CAUTION: Always install mechanical seals in a clean working space. Don’t touch the front of the seal faces as it is susceptible to body oils and may not function properly if compromised. Keep the seal in its packaging until it’s time to install.
7. Install the Impeller
Use your wrench to hold the shaft in place while you screw the impeller onto the pump’s shaft using a new impeller o-ring or gasket. Or use the impeller bolt and a new o-ring or gasket to attach the impeller to the end of the shaft.

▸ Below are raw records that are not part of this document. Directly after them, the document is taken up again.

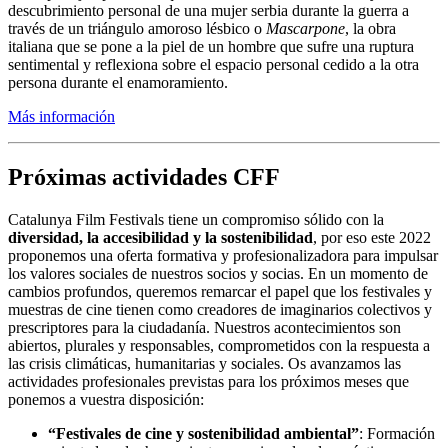
descubrimiento personal de una mujer serbia durante la guerra a
través de un triángulo amoroso lésbico o
Mascarpone
, la obra
italiana que se pone a la piel de un hombre que sufre una ruptura
sentimental y reflexiona sobre el espacio personal cedido a la otra
persona durante el enamoramiento.
Más información
Próximas actividades CFF
Catalunya Film Festivals tiene un compromiso sólido con la
diversidad, la accesibilidad y la sostenibilidad
, por eso este 2022
proponemos una oferta formativa y profesionalizadora para impulsar
los valores sociales de nuestros socios y socias. En un momento de
cambios profundos, queremos remarcar el papel que los festivales y
muestras de cine tienen como creadores de imaginarios colectivos y
prescriptores para la ciudadanía. Nuestros acontecimientos son
abiertos, plurales y responsables, comprometidos con la respuesta a
las crisis climáticas, humanitarias y sociales. Os avanzamos las
actividades profesionales previstas para los próximos meses que
ponemos a vuestra disposición:
“Festivales de cine y sostenibilidad ambiental”
: Formación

8. Reconnect the casing using the original casing bolts
For back pull-out designs, slide the back pull-out assembly up against the installed casing and bolt it in place. Checking pump alignment will be necessary after step 9 below. For close coupled or non-back pull-out designs, reinstall the casing using the casing bolts. In all cases, torque the casing bolts in accordance with the pump Installation, Operation, and Maintenance (IOM) manual.
9. Reconnect the Pump
For back pull-out designs, the only steps remaining are to reinstall the spacer element to the existing coupling hubs along the pump and motor shaft, and make sure the mounting feet of the back pull-out assembly are bolted back into place on the pump baseplate. Realign the pump and motor. For close-coupled pumps, place the pump back and reconnect the inlet and outlet piping. For non-back pull-out pump and motor designs, replace the pump on the baseplate, reconnect the inlet and outlet piping, re-bolt the pump to the baseplate, reconnect the coupling and then realign the pump and motor.
10. Restart the Machine
Make sure you have refilled the pump casing by opening the inlet and outlet isolation valves. Some pump designs will require venting, so refer to your pump IOM. Before starting the pump, it is always a good idea to re-verify the rotation of the motor to make sure it is correct. This is done before reconnecting the pump and motor coupling. Bump the motor and verify rotation. Then reconnect the coupling, and the pump is ready to start.
11. Take Proper Safety Precautions
Always review safety precautions found in the pump IOM. Always use the Pump IOM when working on any pump. Install the mechanical seals using the specific instructions from the mechanical seal manufacturer. Lastly, always make sure the pump and motor are realigned within 001” – 002”. Misalignment will cause premature mechanical seal failure.